CONSEGNA
Nell'intervista riportata sotto, quanti dischi risultano realizzati con l'Orchestra Sinfonica Nazionale della Rai?

ESTRATTO DOCUMENTO
···
Cosa comporta lavorare nel direttivo di Videoradio Edizioni Musicali? E cosa essere direttore artistico di Videoradio Channel?
“Collaboro da 15 anni con Beppe Aleo, editore di Videoradio ed. musicali. Come membro del direttivo mi sono occupato della registrazione dei dischi di musica classica. Abbiamo realizzato 18 dischi con l’Orchestra Sinfonica Nazionale della Rai. In qualità di direttore artistico del canale web, il mio lavoro consiste nel valutare e scegliere i contenuti delle nostre rubriche, cercando di seguire una via omogenea tra le varie pubblicazioni, curando la qualità delle video-interviste”.
Come nasce l’idea delle video-interviste ai grandi nomi dello spettacolo?
“Penso che in una testata web il pubblico vada a cercare la notorietà già acquisita, storie di un certo spessore da emulare o che facciano sognare. Difficile ottenere successo da una rubrica dedicata a persone non conosciute al pubblico del web, che notoriamente ha “fame” di popolarità. Per questo abbiamo puntato sui personaggi della spettacolo, della cultura, dell’arte e dello sport che hanno sempre qualcosa da raccontare e da proporre. Non essendo io giornalista, mi piace impostare le interviste come fossero delle chiacchierate tra amici dello stesso ambito professionale. È come se ogni personaggio si mettesse allo specchio e si raccontasse liberamente; si crea una sorta di complicità che rende le interviste molto simpatiche”.
···
DATI FORNITI
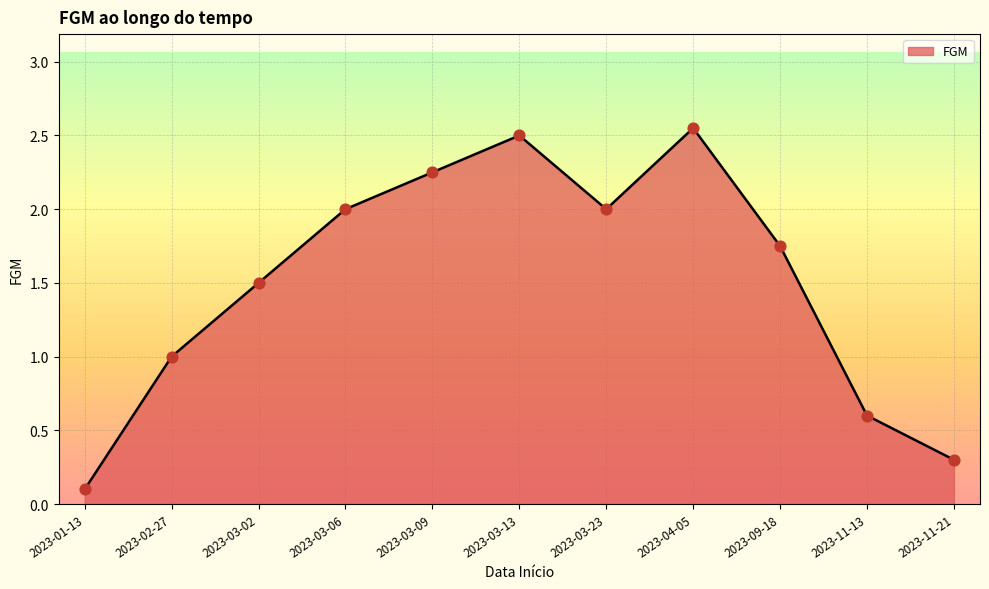

Approximately how many times larger is the value at 2023-02-27 compared to 2023-09-18?

0.6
···
RISPOSTA
18 dischi.